Le 1er septembre 1995, le premier groupe de Canadiens est remplacé par une deuxième rotation d’environ 500 militaires, provenant également du Commandement aérien. Le mandat de la mission ne change pas, mais l’accent est mis davantage sur le soutien en prévision des prochaines élections nationales. Les camions et les hélicoptères du CCMINUHA assurent le transport du matériel électoral utilisé avant et après le scrutin. L’élection de décembre 1995 est largement considérée comme un succès et le pouvoir est transféré pacifiquement au nouveau président d’Haïti René Préval.

Tout au long de la mission, les Canadiens apportent une contribution positive au peuple haïtien par le biais d’initiatives informelles allant au-delà du mandat officiel de la force.

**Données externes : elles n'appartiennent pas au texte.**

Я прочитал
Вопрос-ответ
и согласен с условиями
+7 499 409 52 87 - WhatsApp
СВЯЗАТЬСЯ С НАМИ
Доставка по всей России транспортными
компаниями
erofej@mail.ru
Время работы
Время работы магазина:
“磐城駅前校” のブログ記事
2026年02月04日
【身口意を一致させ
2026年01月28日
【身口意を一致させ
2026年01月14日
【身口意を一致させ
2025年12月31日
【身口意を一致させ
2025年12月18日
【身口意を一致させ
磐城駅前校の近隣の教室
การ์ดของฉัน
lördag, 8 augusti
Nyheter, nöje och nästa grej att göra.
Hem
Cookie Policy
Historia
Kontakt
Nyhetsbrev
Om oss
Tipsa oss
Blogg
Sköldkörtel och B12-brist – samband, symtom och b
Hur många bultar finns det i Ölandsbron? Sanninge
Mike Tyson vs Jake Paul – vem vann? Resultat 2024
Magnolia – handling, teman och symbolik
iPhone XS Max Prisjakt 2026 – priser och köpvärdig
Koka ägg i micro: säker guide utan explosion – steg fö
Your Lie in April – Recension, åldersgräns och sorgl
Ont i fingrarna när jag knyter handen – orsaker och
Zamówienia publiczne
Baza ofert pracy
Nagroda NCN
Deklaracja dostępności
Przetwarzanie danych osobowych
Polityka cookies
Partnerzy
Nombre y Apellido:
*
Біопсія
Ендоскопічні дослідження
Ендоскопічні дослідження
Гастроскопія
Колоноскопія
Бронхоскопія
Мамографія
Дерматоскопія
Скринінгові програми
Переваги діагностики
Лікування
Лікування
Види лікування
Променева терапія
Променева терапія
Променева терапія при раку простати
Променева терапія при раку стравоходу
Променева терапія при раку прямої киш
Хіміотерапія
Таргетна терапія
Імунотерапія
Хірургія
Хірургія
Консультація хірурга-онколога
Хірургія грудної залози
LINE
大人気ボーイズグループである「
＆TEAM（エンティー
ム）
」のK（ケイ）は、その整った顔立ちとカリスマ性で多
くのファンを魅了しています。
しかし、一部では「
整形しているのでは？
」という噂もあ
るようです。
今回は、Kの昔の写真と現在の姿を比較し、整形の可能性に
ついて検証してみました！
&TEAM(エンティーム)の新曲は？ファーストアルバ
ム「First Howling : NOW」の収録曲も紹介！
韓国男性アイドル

Par exemple, 36 membres du personnel canadien se portent volontaires pour donner des cours d’anglais à des adultes haïtiens pendant une heure chaque matin de la semaine avant de commencer leurs tâches régulières au camp. L’escadrille de transport moyen procède à la distribution de surplus de nourriture et de matériaux de construction. Les ingénieurs reconstruisent trois écoles primaires, l’escadron d’hélicoptères aide à rénover une clinique externe à Carrefour, une banlieue pauvre de Port-au-Prince, et l’escadrille de transport rénove également une école. Ces projets, à l’exception de deux écoles, sont tous réalisés grâce à un travail bénévole en coopération avec l’ambassade du Canada et d’autres agences humanitaires, et coordonnés par un officier de coopération civilo-militaire du CCMINUHA. Malgré le fait que la mission canadienne ait été mandatée pour travailler dans un rôle indirect de soutien à la MINUHA, ces initiatives permettent à la force d’avoir une incidence directe sur le bien-être des Haïtiens.

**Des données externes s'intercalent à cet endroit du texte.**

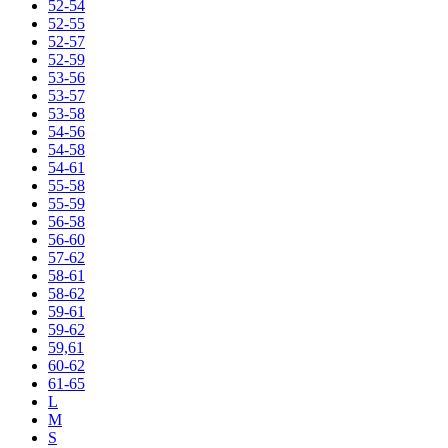
52-54
52-55
52-57
52-59
53-56
53-57
53-58
54-56
54-58
54-61
55-58
55-59
56-58
56-60
57-62
58-61
58-62
59-61
59-62
59,61
60-62
61-65
L
M
S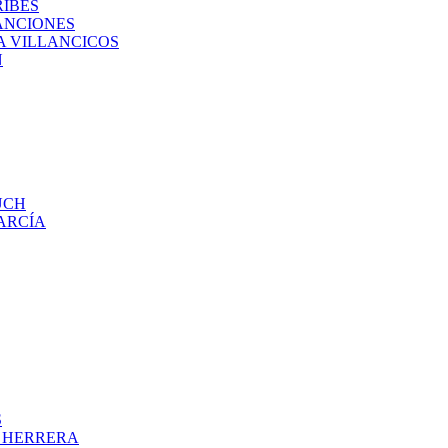
RIBES
ANCIONES
A VILLANCICOS
N
UCH
ARCÍA
S
O HERRERA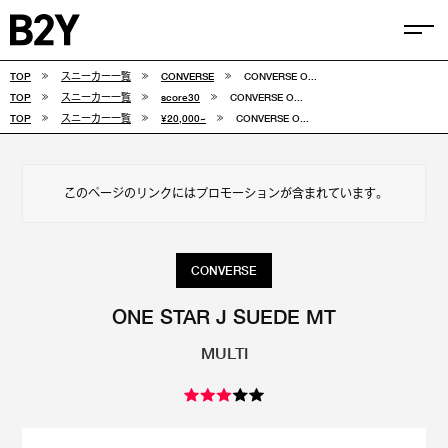
TOP
スニーカー一覧
CONVERSE
CONVERSE O...
COLUMN
TOP
スニーカー一覧
score30
CONVERSE O...
TOP
スニーカー一覧
¥20,000~
CONVERSE O...
TIPS
SELECTIONS
このページのリンクにはプロモーションが含まれています。
FEATURE
SNEAKERS
CONVERSE
adidas
VANS
ONE STAR J SUEDE MT
MULTI
new balance
CONVERSE
NIKE
PUMA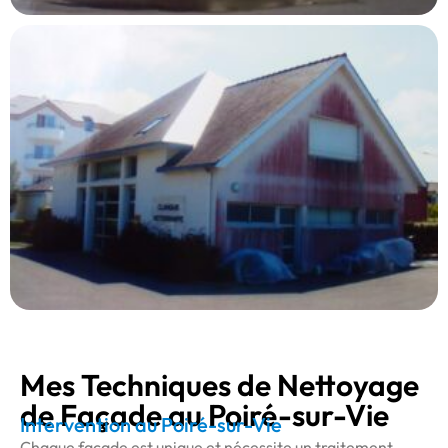
Mes Techniques de Nettoyage
de Façade au Poiré-sur-Vie
Intervention au Poiré-sur-Vie
Chaque façade est unique et nécessite un traitement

Lorsque le Canada propose puis envoie 700 militaires supplémentaires pour combler le manque d’effectifs mandatés par l’ONU, cela change la nature de la contribution canadienne à la MINUHA. L’opération PIVOT prend officiellement fin le 15 avril 1996 avec l’opération STANDARD qui vient la remplacer, toujours sous l’égide de la MINUHA. En avril, le contingent du commandement aérien est remplacé par un contingent de l’Armée canadienne, qui comprend les 700 militaires supplémentaires déployés par le Canada, en plus des effectifs officiels de la mission. Lorsque la MINUHA prend fin le 30 juin 1996, l’opération STANDARD se poursuit sous le nouveau mandat des Nations Unies de la Mission d’appui des Nations Unies en Haïti.

Militaires (4 RAG) en Haïti durant l’Op PIVOT.